- _PROMPT_
Among the entries that follow, some lines contain the word "give". Show all of them.

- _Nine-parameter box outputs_
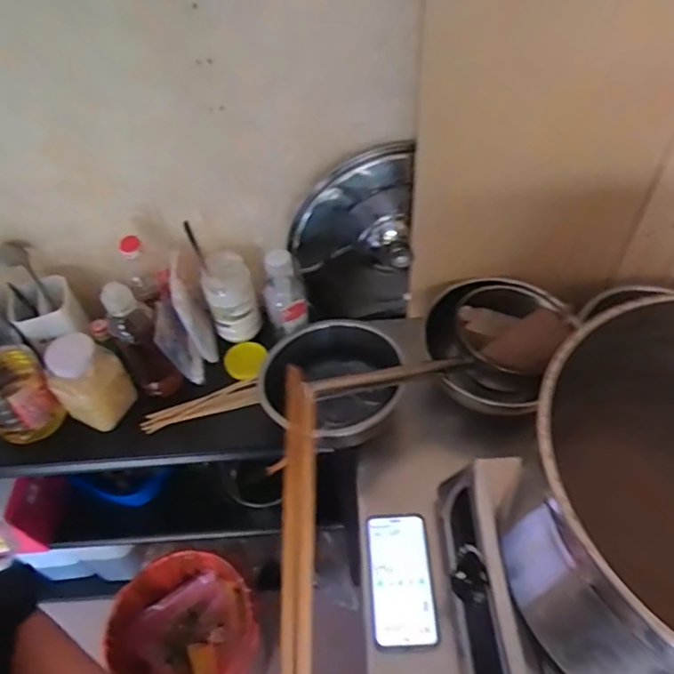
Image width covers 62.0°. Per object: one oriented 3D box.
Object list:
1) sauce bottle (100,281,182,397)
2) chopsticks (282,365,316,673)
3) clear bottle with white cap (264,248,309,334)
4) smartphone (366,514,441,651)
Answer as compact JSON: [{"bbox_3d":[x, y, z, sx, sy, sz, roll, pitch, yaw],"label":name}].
[{"bbox_3d":[-0.308,0.012,0.881,0.064,0.242,0.053,-27,55,-16],"label":"sauce bottle"},{"bbox_3d":[-0.019,0.149,0.247,0.013,0.019,0.267,0,80,4],"label":"chopsticks"},{"bbox_3d":[-0.084,-0.069,0.922,0.045,0.165,0.064,-34,57,-21],"label":"clear bottle with white cap"},{"bbox_3d":[0.085,0.319,0.747,0.082,0.012,0.169,-4,51,1],"label":"smartphone"}]

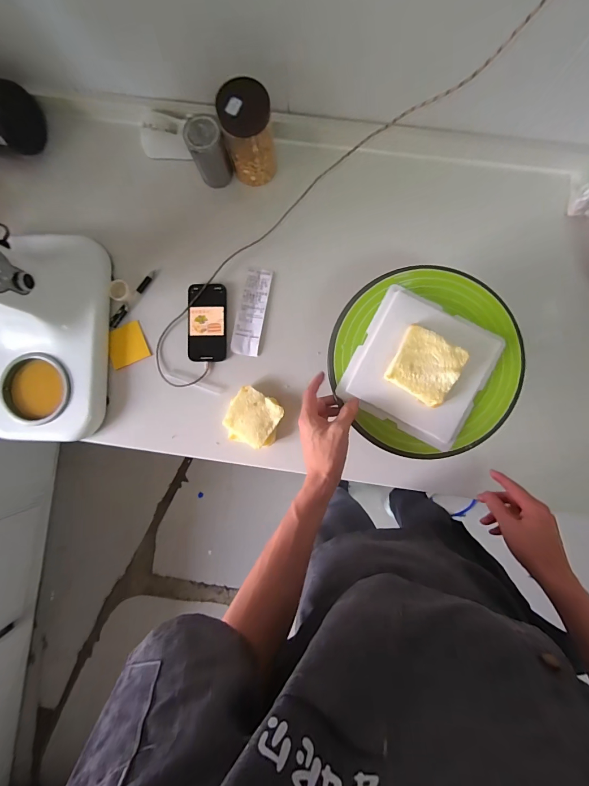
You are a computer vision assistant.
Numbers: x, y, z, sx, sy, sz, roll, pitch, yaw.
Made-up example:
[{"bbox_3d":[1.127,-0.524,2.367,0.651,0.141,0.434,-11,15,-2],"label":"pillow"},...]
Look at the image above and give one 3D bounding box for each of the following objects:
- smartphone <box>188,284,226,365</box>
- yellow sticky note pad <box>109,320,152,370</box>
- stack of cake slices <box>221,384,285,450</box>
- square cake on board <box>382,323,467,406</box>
[{"bbox_3d":[-0.169,-0.135,0.653,0.073,0.006,0.146,0,89,2],"label":"smartphone"},{"bbox_3d":[-0.328,-0.094,0.662,0.077,0.009,0.073,-21,88,1],"label":"yellow sticky note pad"},{"bbox_3d":[-0.077,0.047,0.638,0.100,0.028,0.100,18,90,2],"label":"stack of cake slices"},{"bbox_3d":[0.186,-0.039,0.492,0.089,0.040,0.089,32,90,2],"label":"square cake on board"}]

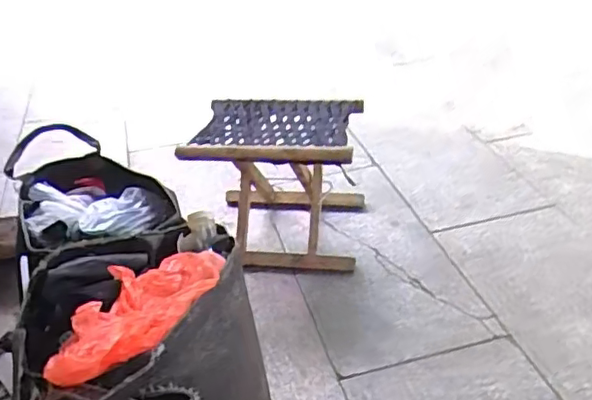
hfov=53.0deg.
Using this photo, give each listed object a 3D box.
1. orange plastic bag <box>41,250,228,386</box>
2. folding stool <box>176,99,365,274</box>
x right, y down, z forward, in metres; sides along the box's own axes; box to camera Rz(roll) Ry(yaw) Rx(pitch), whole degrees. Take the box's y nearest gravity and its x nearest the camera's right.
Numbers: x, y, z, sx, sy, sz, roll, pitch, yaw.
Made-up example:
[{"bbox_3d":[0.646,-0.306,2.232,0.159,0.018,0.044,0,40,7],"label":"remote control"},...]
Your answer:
[{"bbox_3d":[-0.201,0.129,0.734,0.144,0.059,0.270,11,38,22],"label":"orange plastic bag"},{"bbox_3d":[-0.035,-0.037,1.224,0.323,0.276,0.282,3,35,11],"label":"folding stool"}]

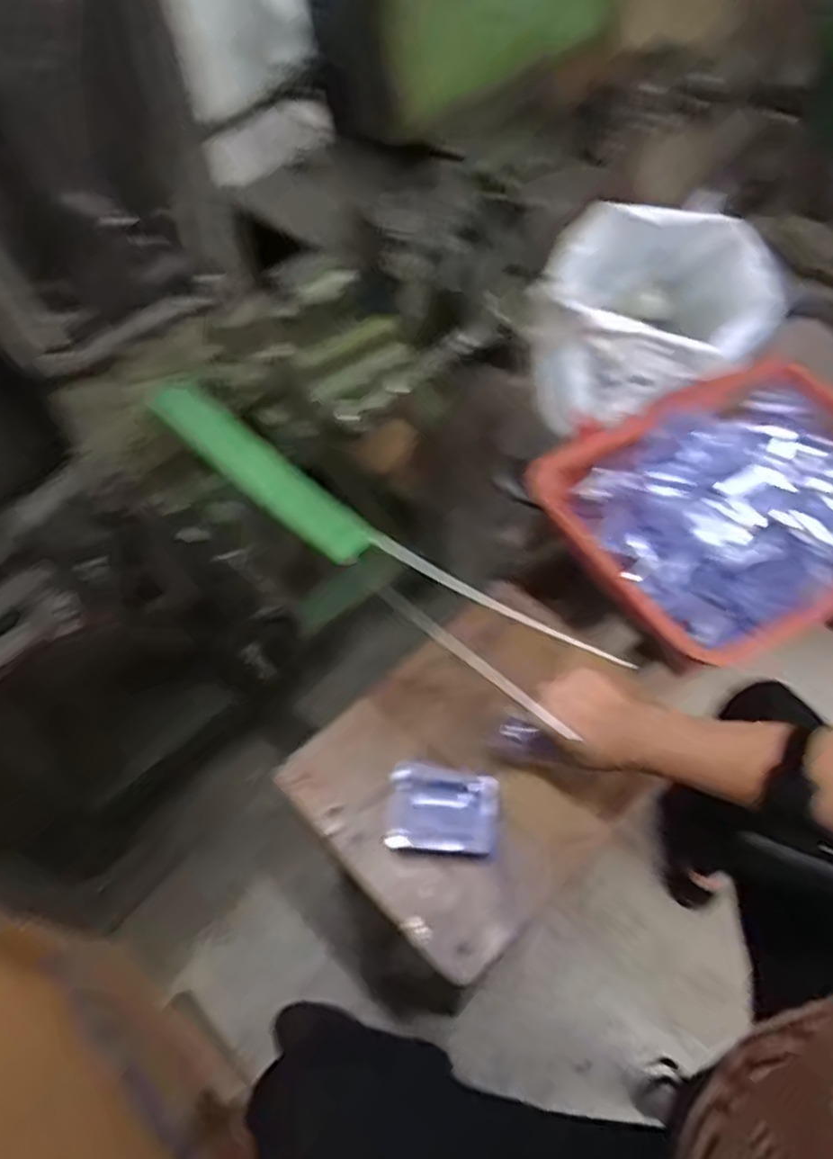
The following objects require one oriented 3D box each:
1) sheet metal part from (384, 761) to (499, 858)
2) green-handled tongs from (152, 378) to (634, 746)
[{"bbox_3d":[0.024,0.199,0.615,0.091,0.019,0.071,3,56,4],"label":"sheet metal part"},{"bbox_3d":[-0.056,-0.037,0.550,0.399,0.043,0.065,34,63,16],"label":"green-handled tongs"}]

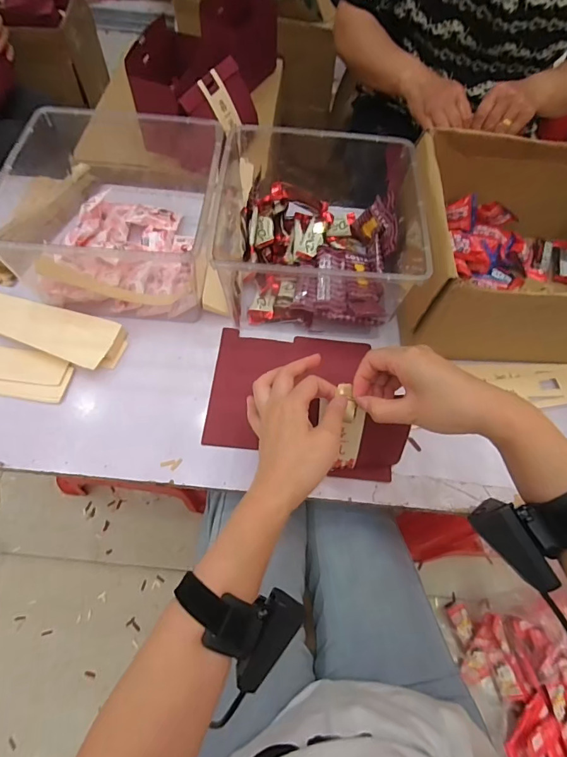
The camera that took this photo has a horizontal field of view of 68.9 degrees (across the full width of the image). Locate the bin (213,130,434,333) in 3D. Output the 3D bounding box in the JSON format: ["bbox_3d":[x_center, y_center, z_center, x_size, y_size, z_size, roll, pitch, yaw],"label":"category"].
[{"bbox_3d":[0.038,-0.206,0.565,0.263,0.121,0.234,5,63,-1],"label":"bin"}]

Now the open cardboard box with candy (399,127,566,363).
[{"bbox_3d":[0.330,-0.167,0.566,0.321,0.182,0.267,6,63,0],"label":"open cardboard box with candy"}]

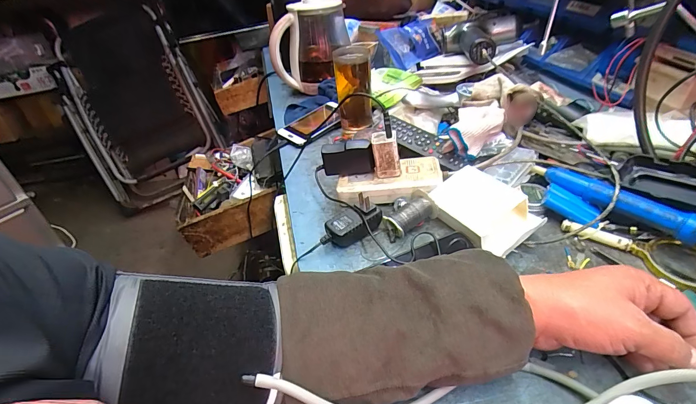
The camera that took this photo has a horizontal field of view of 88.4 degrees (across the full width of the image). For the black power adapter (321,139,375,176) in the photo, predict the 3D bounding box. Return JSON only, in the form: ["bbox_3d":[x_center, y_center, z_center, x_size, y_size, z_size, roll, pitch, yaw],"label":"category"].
[{"bbox_3d":[0.000,-0.063,0.521,0.072,0.049,0.025,-2,38,6],"label":"black power adapter"}]

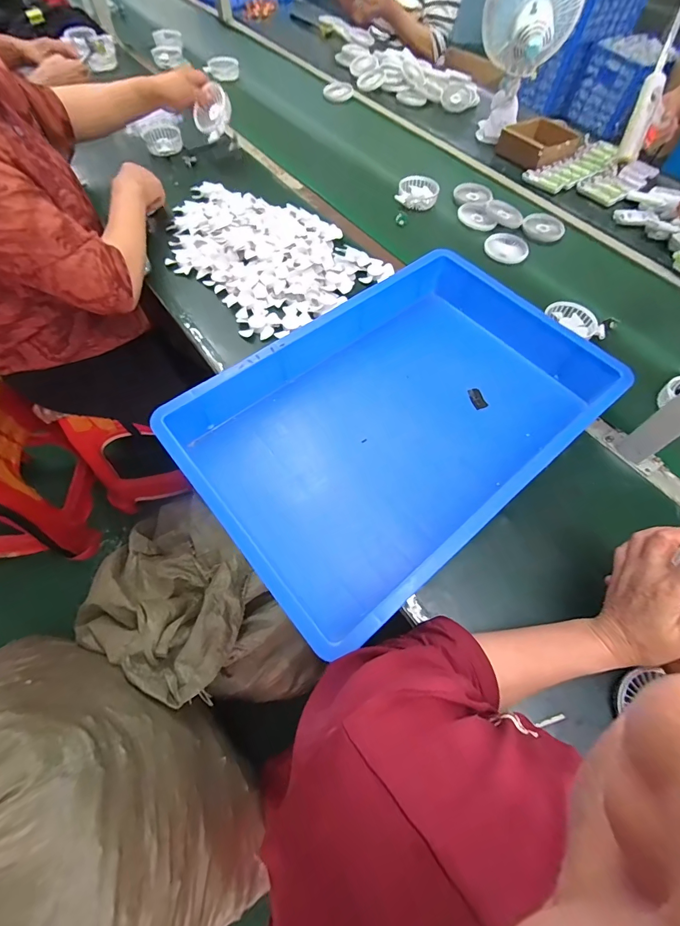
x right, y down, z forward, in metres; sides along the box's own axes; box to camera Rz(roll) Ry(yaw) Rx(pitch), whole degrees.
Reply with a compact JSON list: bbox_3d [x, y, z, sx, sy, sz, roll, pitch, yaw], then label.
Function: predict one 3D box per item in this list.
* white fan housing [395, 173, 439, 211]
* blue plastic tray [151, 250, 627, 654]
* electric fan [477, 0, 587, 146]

- _OUTPUT OF THE TASK_
Look at the image above and give one 3D bounding box for each of the following objects:
Using this photo, give each listed object a 3D box.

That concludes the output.